Wann ist eine Endometriose eine Krankheit?

UA Ulrich 1
  • 1Martin-Luther-Krankenhaus, Frauenklinik, Berlin, Deutschland

Es kann doch unmöglich ein Fünftel aller Frauen per se erkrankt sein, wenn die „Krankheit Endometriose“ bei asymptomatischen Frauen in einer Prävalenz von bis zu 20% vorliegt. Ist das Vorhandensein von endometriumartigen Zellverbänden außerhalb des Cavum uteri vielleicht eine Variante, ein ganz „normaler Zustand“, dessen physiologische Bedeutung sich uns einfach noch nicht erschlossen hat?
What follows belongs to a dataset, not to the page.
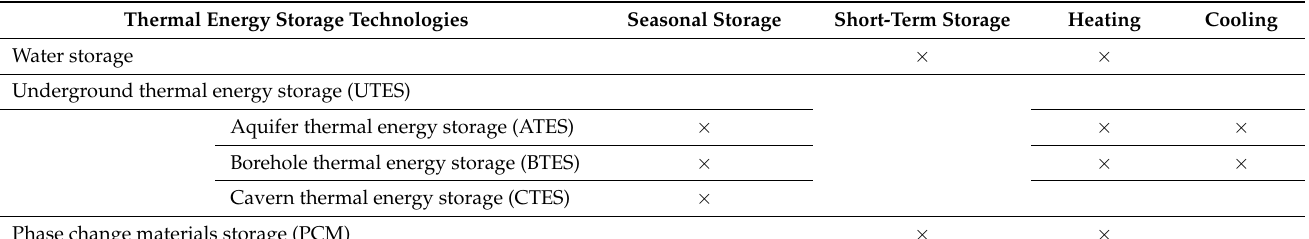
Table 1. Applications of the main thermal energy storage technologies in closed greenhouses [27]. Thermal Energy Storage Technologies Seasonal Storage Short-Term Storage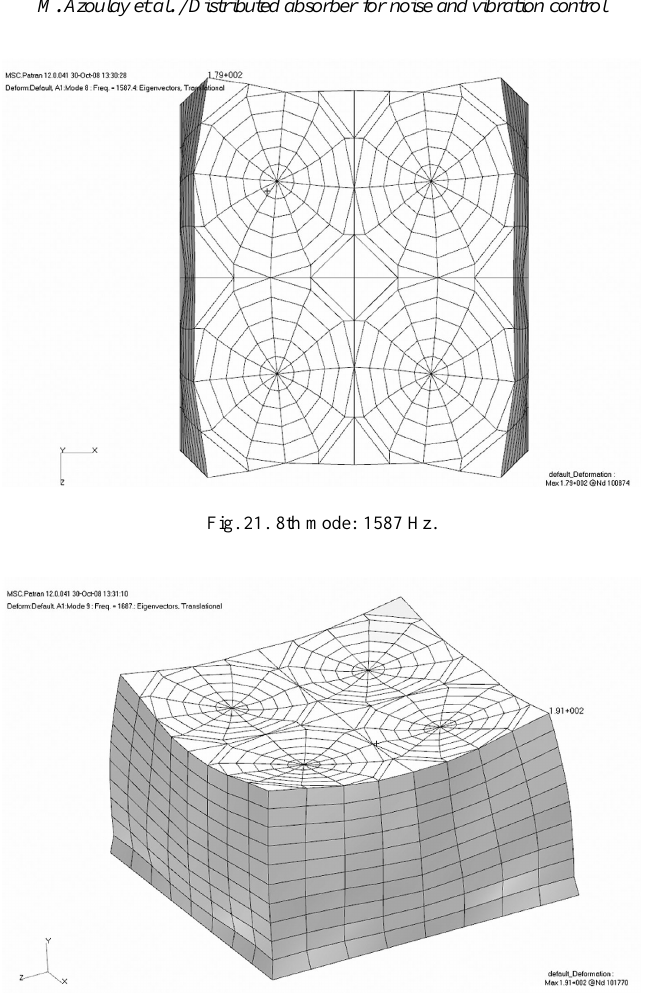
Fig. 22. 9th mode: 1687 Hz – Y translation (axial) (single cell-1982 Hz).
In einigen Arbeiten konnte gezeigt werden, dass Endometrioseherde spontan verschwinden können. Es sind die Schmerzen, das Ausbleiben einer gewünschten Schwangerschaft oder die Destruktion und Funktionseinbuße befallener Organe, die eine Endometriose zur Krankheit werden lassen. Daneben weiß jeder, der sich mit dem Phänomen Endometriose beschäftigt, dass ein und derselbe Befund bei einer Frauen einmal zu Schmerzen und Sterilität führen kann – und ein andermal eben nicht. Dazu kommt die Beobachtung, dass das Ausmaß der Beschwerden praktisch nicht mit dem Ausmaß der Endometriose korreliert. Warum haben so viele Frauen mit Endometriose keine Symptome? Die hierzu publizierten Arbeiten präsentieren durchaus widersprüchliche Ergebnisse – in einigen wird immerhin gezeigt, dass das sogar die Majorität der von Endometrioseherden befallenen Frauen betrifft. Zyklussynchrone Schmerzen – vor allem die Dysmenorrhoe – sind das Kardinalsymptom bei Endometriose. Bisher ist letztlich ungeklärt, auf welche Weise diese Schmerzen verursacht werden. Oft härt man die Feststellung, dass die Endometriose progressiv verläuft. Hierzu gibt es Studien, die das nicht bestätigen. Demnach sind die Befunde über Jahre konstant. Es gibt bei asymptomatischer Endometriose ohne Sterilität, ohne Beschwerden und ohne Organdestruktion sicherlich keine Indikation für eine Therapie – und keine Indikation für prophylaktische Maßnahmen (z.B. die Applikation einer geeigneten oralen Antikonzeption oder eines Gestagens), weil bisher eine solche prophylaktische Beeinflussung weder des Befundes noch der Erkrankung „Endometriose“ definiert ist.